View complete script
import os
import litellm.exceptions
from litellm import completion
# Set environment variables for kluster.ai
os.environ["OPENAI_API_KEY"] = "INSERT_API_KEY" # Replace with your key
os.environ["OPENAI_API_BASE"] = "https://api.kluster.ai/v1"
def main():
model = "openai/klusterai/Meta-Llama-3.3-70B-Instruct-Turbo"
messages = [
{"role": "system", "content": "You are a helpful AI assistant."},
{"role": "user", "content": "Explain the significance of the California Gold Rush."},
]
# --- 1) STREAMING CALL: Only print chunk text --------------------------------
try:
response_stream = completion(
model=model,
messages=messages,
max_tokens=300,
temperature=0.3,
stream=True, # streaming enabled
)
except Exception as err:
print(f"Error calling model: {err}")
return
print("\n--------- STREAMING RESPONSE (text only) ---------")
streamed_text = []
# Iterate over each chunk from the streaming generator
for chunk in response_stream:
if hasattr(chunk, "choices") and chunk.choices:
# If the content is None, we replace it with "" (empty string)
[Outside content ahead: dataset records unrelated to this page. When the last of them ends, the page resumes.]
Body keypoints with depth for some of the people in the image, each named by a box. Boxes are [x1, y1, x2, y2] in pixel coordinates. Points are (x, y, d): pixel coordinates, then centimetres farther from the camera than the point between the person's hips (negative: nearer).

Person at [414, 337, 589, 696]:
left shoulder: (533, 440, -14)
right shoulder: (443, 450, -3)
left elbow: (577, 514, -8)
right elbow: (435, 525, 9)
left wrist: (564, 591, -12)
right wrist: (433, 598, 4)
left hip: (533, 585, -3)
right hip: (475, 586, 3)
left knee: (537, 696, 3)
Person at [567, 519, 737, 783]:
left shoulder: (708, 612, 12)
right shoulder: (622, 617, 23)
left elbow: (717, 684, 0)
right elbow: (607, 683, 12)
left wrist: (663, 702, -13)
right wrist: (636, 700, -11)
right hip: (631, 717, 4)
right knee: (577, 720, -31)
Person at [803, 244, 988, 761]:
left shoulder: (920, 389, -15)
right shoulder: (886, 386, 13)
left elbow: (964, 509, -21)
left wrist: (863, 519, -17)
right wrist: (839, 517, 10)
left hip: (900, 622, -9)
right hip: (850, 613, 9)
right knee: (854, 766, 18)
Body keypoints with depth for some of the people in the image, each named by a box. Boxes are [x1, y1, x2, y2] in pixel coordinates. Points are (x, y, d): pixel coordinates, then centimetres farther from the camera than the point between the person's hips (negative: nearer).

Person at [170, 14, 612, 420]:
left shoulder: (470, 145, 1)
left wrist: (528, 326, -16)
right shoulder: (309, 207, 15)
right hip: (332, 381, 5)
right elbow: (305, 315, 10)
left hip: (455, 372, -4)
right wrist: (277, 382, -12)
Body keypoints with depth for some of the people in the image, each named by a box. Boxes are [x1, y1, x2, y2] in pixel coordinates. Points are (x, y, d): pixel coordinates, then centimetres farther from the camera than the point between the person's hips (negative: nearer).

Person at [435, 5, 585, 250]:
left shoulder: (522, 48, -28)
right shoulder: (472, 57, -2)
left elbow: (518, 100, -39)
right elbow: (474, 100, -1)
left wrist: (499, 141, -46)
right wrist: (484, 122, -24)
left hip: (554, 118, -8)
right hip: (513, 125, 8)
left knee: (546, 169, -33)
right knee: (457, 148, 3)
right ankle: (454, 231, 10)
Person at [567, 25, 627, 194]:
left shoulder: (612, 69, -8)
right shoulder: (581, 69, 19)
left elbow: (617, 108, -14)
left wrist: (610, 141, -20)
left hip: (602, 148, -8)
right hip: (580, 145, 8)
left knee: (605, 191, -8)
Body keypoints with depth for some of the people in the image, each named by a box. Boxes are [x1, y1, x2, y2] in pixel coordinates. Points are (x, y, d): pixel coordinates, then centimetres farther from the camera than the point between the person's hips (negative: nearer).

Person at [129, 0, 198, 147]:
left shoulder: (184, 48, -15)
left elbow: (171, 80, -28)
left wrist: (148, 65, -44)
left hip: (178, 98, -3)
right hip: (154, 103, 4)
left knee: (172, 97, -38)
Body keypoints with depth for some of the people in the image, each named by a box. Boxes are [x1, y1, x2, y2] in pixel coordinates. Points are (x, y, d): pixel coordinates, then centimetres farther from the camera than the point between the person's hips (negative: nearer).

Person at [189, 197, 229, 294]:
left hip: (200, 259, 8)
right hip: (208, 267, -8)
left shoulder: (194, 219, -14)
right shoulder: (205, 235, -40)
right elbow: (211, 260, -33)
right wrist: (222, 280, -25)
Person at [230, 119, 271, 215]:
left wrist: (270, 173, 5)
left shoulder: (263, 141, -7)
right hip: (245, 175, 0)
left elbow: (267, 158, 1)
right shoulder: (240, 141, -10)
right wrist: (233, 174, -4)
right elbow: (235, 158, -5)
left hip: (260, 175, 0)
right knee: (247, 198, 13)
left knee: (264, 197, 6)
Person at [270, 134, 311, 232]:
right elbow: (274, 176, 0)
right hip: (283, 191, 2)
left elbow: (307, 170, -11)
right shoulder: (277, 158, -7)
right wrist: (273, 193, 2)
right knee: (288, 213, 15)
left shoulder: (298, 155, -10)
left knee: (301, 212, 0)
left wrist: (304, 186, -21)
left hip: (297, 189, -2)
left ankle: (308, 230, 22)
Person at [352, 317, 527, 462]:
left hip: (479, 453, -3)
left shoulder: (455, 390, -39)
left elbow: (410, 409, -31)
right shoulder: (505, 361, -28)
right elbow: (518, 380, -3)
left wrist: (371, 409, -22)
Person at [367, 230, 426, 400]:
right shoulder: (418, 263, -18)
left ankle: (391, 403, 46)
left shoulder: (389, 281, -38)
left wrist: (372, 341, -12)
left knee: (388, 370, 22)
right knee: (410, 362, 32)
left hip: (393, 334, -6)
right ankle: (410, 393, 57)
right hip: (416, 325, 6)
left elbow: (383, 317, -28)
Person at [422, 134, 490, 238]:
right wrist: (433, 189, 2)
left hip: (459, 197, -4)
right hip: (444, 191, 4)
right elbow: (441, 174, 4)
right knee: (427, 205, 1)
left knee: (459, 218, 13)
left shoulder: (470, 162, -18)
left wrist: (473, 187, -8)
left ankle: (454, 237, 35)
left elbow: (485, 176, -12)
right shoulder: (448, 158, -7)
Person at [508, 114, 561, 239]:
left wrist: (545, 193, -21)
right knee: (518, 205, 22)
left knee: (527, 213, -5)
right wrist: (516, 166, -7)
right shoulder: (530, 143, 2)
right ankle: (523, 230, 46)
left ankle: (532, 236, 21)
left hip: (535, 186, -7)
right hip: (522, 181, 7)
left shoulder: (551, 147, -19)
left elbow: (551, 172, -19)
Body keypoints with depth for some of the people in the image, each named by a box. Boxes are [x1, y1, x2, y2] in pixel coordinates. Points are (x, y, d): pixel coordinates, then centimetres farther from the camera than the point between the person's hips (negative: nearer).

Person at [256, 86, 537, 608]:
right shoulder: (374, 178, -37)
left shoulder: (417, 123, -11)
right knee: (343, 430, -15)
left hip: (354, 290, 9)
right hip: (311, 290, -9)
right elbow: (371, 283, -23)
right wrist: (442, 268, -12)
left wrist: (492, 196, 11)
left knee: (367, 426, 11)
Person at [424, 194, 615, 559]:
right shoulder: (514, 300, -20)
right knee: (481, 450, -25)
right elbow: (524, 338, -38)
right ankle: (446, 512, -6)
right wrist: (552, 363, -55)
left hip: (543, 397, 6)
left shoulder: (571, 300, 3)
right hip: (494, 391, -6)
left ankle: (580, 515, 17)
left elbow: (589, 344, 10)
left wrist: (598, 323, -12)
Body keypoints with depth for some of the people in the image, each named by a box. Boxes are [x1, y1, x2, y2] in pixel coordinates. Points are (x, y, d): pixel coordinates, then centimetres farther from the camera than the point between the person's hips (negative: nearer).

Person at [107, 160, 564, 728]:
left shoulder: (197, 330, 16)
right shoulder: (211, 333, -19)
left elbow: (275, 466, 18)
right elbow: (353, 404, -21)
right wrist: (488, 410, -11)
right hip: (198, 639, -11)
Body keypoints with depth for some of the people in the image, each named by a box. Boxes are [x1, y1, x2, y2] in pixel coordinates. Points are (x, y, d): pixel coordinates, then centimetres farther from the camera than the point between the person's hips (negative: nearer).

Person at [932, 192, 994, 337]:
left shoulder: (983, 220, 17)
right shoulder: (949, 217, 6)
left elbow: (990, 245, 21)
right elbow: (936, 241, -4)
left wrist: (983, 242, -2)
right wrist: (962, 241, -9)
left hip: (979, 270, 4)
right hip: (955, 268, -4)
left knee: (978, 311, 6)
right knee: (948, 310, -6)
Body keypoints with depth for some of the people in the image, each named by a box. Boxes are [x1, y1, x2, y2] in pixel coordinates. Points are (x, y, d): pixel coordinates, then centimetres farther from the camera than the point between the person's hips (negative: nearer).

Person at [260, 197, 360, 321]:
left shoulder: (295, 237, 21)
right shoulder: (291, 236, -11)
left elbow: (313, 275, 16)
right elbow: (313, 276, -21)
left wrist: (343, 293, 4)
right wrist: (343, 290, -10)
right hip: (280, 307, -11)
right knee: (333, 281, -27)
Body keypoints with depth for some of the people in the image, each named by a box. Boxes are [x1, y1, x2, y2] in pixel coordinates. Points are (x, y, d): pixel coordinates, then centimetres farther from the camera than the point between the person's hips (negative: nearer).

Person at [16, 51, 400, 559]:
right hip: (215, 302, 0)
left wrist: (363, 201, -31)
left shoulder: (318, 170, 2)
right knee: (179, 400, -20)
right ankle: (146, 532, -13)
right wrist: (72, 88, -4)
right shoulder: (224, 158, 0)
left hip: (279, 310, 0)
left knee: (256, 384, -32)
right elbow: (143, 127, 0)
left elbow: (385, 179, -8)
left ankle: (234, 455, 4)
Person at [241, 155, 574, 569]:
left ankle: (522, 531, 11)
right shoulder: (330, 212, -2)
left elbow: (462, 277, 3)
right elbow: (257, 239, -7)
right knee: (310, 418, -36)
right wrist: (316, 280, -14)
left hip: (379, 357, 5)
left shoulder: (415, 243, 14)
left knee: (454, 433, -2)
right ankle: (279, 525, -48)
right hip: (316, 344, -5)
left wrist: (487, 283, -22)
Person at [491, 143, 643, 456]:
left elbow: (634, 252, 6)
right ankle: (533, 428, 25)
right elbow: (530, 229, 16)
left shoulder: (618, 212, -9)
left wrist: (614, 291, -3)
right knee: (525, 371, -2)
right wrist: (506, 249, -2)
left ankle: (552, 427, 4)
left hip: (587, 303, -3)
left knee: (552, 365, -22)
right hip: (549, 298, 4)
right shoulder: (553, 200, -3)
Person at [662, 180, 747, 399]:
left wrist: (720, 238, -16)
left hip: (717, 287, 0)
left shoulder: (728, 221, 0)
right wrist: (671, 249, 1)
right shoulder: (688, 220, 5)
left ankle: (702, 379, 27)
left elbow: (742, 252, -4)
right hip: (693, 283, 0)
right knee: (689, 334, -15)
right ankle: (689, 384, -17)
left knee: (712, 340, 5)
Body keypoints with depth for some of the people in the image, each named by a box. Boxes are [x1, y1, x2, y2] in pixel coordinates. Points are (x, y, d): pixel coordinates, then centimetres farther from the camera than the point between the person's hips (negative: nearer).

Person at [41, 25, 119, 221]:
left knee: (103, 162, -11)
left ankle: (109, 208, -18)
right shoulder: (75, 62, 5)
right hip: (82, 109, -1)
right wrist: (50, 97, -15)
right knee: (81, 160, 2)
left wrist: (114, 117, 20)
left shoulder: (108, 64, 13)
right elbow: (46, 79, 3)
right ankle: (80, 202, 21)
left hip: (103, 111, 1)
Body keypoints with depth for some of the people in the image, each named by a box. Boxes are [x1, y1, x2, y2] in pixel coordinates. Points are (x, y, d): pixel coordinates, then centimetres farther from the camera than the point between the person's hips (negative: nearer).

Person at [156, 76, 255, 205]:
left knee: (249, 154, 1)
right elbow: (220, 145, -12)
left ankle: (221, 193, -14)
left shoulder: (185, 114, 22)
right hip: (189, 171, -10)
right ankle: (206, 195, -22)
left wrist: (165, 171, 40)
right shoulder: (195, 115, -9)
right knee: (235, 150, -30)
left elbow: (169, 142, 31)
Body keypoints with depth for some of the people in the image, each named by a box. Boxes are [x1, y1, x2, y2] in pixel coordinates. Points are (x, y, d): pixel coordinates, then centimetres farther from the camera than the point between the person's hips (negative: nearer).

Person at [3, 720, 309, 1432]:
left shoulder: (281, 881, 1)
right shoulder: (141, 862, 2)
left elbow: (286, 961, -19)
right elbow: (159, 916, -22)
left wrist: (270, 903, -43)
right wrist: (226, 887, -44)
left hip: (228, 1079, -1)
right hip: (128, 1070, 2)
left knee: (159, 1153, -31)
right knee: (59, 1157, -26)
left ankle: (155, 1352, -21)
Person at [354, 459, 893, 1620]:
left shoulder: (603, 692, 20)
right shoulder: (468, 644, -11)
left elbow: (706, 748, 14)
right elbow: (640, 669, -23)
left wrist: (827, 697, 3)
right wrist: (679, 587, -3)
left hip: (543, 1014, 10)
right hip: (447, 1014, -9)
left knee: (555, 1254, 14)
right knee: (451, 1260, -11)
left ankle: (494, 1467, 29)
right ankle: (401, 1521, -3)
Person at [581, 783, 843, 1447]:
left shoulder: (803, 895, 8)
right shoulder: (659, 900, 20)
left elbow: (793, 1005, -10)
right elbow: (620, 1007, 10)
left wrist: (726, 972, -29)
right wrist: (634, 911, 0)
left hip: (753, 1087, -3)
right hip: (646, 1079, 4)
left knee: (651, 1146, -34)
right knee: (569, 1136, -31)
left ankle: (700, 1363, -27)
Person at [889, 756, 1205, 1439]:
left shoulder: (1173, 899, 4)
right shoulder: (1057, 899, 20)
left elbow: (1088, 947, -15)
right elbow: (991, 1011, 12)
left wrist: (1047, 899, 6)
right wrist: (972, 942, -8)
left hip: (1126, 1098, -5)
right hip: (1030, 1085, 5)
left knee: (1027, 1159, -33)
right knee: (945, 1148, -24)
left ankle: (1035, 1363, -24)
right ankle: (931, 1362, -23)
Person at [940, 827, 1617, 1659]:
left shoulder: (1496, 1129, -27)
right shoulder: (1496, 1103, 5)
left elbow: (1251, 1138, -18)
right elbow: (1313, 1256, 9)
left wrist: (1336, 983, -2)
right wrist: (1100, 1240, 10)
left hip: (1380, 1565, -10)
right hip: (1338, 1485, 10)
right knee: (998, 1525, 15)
partial_text = getattr(chunk.choices[0].delta, "content", "") or ""
streamed_text.append(partial_text)
print(partial_text, end="", flush=True)
print("\n") # new line after streaming ends
# Combine the partial chunks into one string
complete_first_answer = "".join(streamed_text)
# Append the entire first answer to the conversation for multi-turn context
messages.append({"role": "assistant", "content": complete_first_answer})
# --- 2) SECOND CALL (non-streamed): Print just the text ---------------------
messages.append({
"role": "user",
"content": (
"Thanks for that. Can you propose a short, 3-minute presentation outline "
"about the Gold Rush, focusing on its broader implications?"
),
})
try:
response_2 = completion(
model=model,
messages=messages,
max_tokens=300,
temperature=0.6,
stream=False # non-streamed
)
except Exception as err:
print(f"Error calling model: {err}")
return
print("--------- RESPONSE 2 (non-streamed, text only) ---------")
second_answer_text = ""
if response_2.choices and hasattr(response_2.choices[0], "message"):
second_answer_text = response_2.choices[0].message.get("content", "") or ""
print(second_answer_text)
if __name__ == "__main__":
main()
Put it all together#
Use the following command to run your script:
python hello-litellm.py
You should see output that resembles the following:
Both responses appear to trail off abruptly, but that's because we limited the output to 300
tokens each. Feel free to tweak the parameters and rerun the script at your leisure!